Rendered chart images
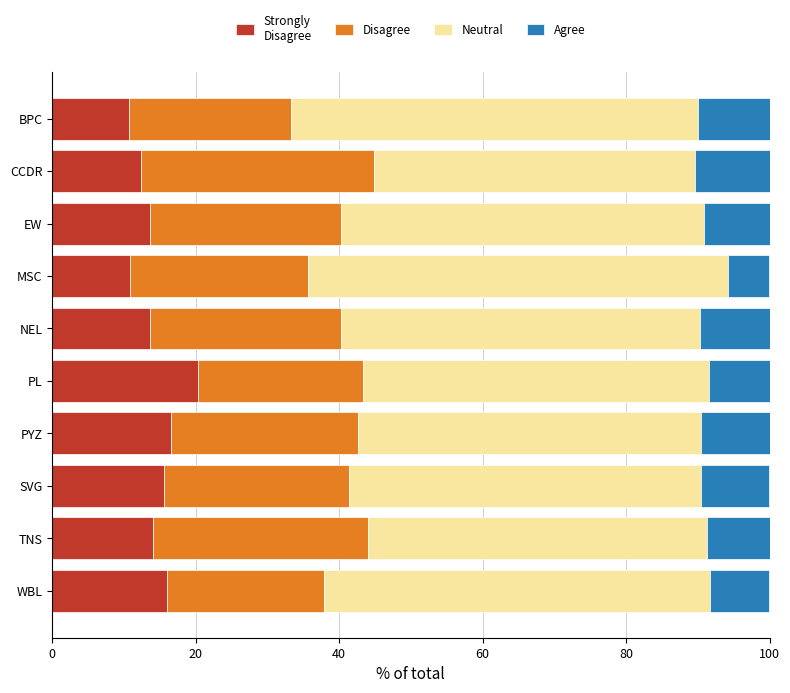

What is the total value across all series at SVG?

100.0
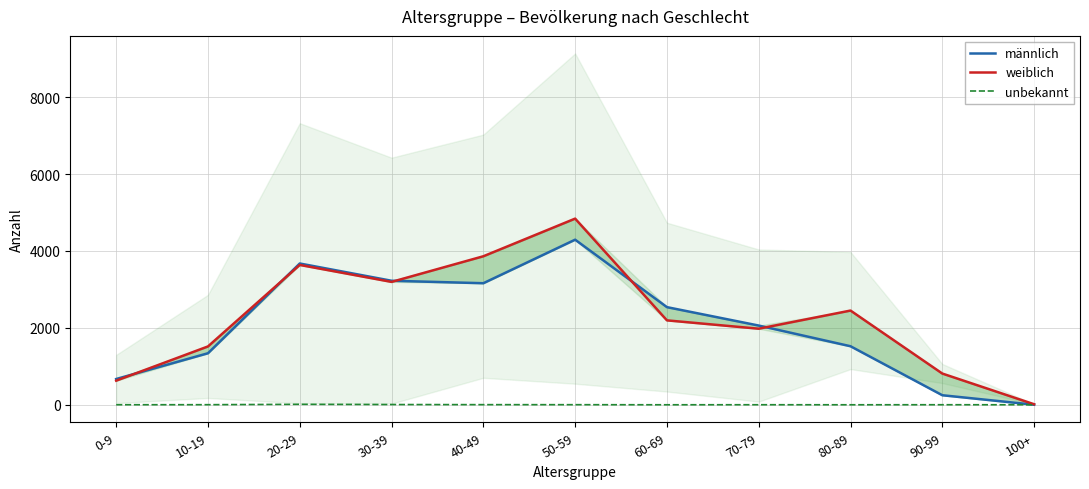

How many values in the unbekannt series exceed 1?

5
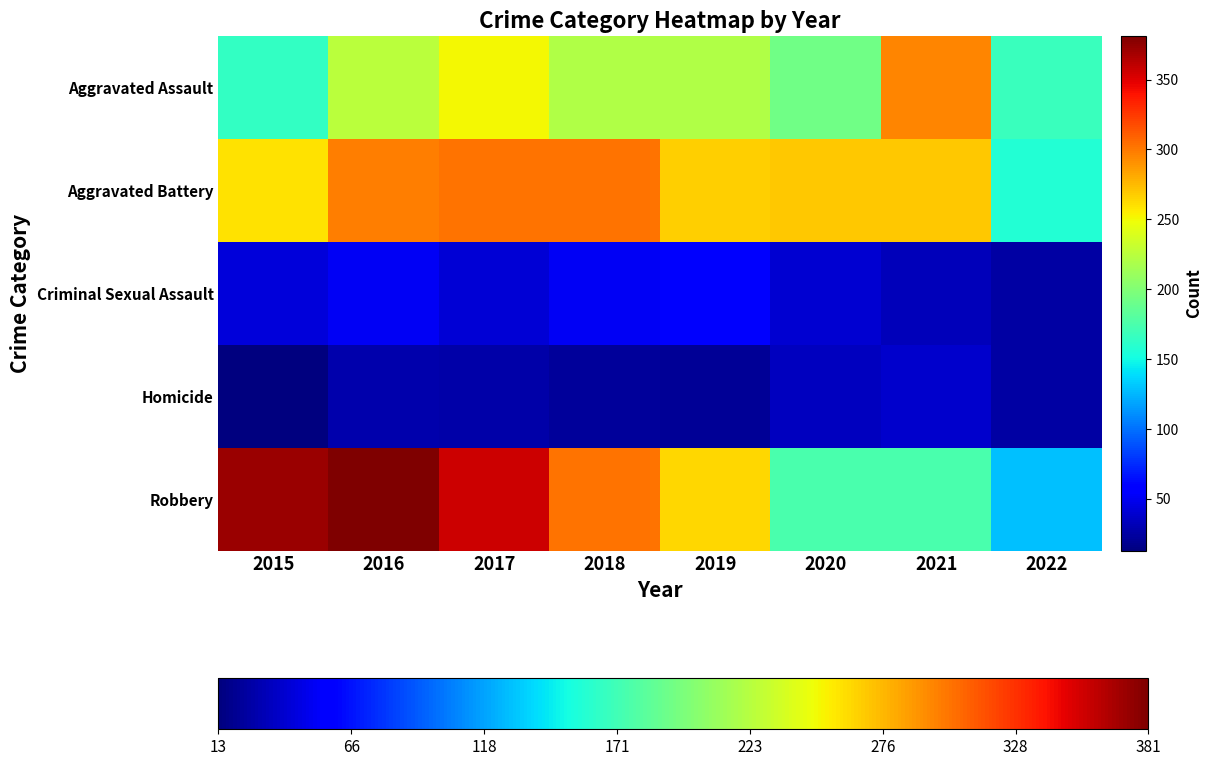

How many series are shown in this chart?

5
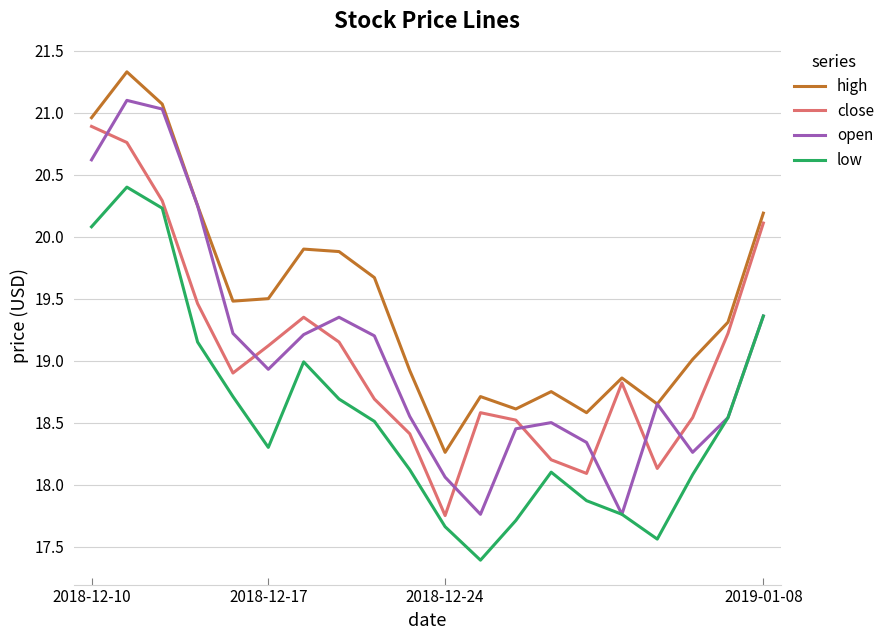

How many lines are shown in the chart?

4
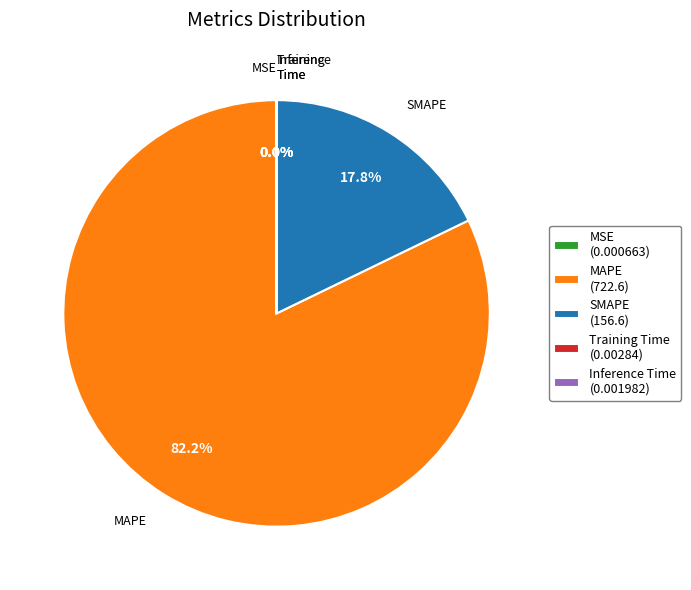

To the nearest percent, what is the average slice percentage?

20%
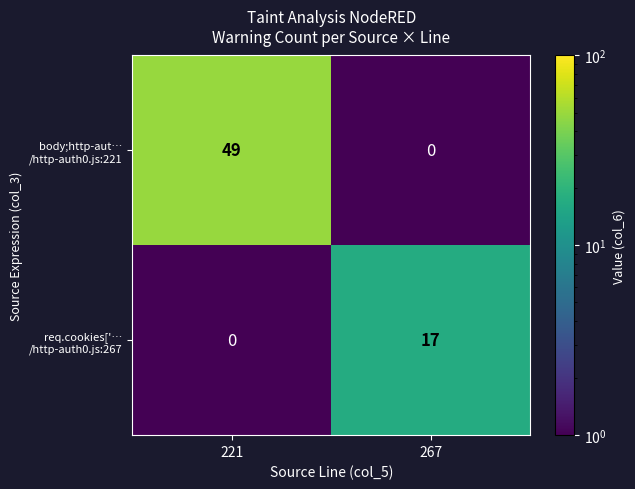

What is the greatest value displayed?

49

Exercise prompt: Please copy the text of every row above word for word, leaving the pictures out.

Task response:
What is the total value across all series at SVG?

100.0

How many values in the unbekannt series exceed 1?

5

How many series are shown in this chart?

5

How many lines are shown in the chart?

4

To the nearest percent, what is the average slice percentage?

20%

What is the greatest value displayed?

49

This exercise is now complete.